Requirement:
Would you restate the entries below exactly, keeping every line?

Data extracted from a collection
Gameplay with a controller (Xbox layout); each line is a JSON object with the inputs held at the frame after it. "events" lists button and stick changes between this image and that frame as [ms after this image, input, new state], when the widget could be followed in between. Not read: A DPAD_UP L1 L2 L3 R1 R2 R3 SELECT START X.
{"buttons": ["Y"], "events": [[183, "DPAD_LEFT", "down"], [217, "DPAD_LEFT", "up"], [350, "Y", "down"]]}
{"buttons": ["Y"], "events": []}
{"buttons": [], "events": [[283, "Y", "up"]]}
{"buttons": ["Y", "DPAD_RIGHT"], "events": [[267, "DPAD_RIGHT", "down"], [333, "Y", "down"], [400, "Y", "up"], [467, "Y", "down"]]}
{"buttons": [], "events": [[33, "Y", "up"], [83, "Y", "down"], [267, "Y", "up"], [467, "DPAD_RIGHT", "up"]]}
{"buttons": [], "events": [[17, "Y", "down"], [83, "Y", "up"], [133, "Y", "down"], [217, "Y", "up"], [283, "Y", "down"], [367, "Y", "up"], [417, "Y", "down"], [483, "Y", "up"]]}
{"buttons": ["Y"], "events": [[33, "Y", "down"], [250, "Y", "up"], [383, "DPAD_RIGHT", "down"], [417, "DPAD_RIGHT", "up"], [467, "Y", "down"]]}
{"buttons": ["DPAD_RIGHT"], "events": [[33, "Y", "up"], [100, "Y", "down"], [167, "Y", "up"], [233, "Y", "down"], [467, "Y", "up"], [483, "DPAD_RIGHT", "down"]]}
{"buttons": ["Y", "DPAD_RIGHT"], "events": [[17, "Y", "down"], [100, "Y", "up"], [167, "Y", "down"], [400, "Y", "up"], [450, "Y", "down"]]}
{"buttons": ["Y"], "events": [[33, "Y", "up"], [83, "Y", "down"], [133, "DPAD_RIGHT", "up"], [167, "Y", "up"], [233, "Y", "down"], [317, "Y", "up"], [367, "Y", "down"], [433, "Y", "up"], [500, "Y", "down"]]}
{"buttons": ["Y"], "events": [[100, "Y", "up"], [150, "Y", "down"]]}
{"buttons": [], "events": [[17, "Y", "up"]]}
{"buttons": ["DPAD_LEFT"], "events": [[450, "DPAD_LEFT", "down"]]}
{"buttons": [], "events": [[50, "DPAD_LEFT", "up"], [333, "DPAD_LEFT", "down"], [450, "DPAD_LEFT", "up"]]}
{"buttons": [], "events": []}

Answer below:
Gameplay with a controller (Xbox layout); each line is a JSON object with the inputs held at the frame after it. "events" lists button and stick changes between this image and that frame as [ms after this image, input, new state], when the widget could be followed in between. Not read: A DPAD_UP L1 L2 L3 R1 R2 R3 SELECT START X.
{"buttons": ["Y"], "events": [[183, "DPAD_LEFT", "down"], [217, "DPAD_LEFT", "up"], [350, "Y", "down"]]}
{"buttons": ["Y"], "events": []}
{"buttons": [], "events": [[283, "Y", "up"]]}
{"buttons": ["Y", "DPAD_RIGHT"], "events": [[267, "DPAD_RIGHT", "down"], [333, "Y", "down"], [400, "Y", "up"], [467, "Y", "down"]]}
{"buttons": [], "events": [[33, "Y", "up"], [83, "Y", "down"], [267, "Y", "up"], [467, "DPAD_RIGHT", "up"]]}
{"buttons": [], "events": [[17, "Y", "down"], [83, "Y", "up"], [133, "Y", "down"], [217, "Y", "up"], [283, "Y", "down"], [367, "Y", "up"], [417, "Y", "down"], [483, "Y", "up"]]}
{"buttons": ["Y"], "events": [[33, "Y", "down"], [250, "Y", "up"], [383, "DPAD_RIGHT", "down"], [417, "DPAD_RIGHT", "up"], [467, "Y", "down"]]}
{"buttons": ["DPAD_RIGHT"], "events": [[33, "Y", "up"], [100, "Y", "down"], [167, "Y", "up"], [233, "Y", "down"], [467, "Y", "up"], [483, "DPAD_RIGHT", "down"]]}
{"buttons": ["Y", "DPAD_RIGHT"], "events": [[17, "Y", "down"], [100, "Y", "up"], [167, "Y", "down"], [400, "Y", "up"], [450, "Y", "down"]]}
{"buttons": ["Y"], "events": [[33, "Y", "up"], [83, "Y", "down"], [133, "DPAD_RIGHT", "up"], [167, "Y", "up"], [233, "Y", "down"], [317, "Y", "up"], [367, "Y", "down"], [433, "Y", "up"], [500, "Y", "down"]]}
{"buttons": ["Y"], "events": [[100, "Y", "up"], [150, "Y", "down"]]}
{"buttons": [], "events": [[17, "Y", "up"]]}
{"buttons": ["DPAD_LEFT"], "events": [[450, "DPAD_LEFT", "down"]]}
{"buttons": [], "events": [[50, "DPAD_LEFT", "up"], [333, "DPAD_LEFT", "down"], [450, "DPAD_LEFT", "up"]]}
{"buttons": [], "events": []}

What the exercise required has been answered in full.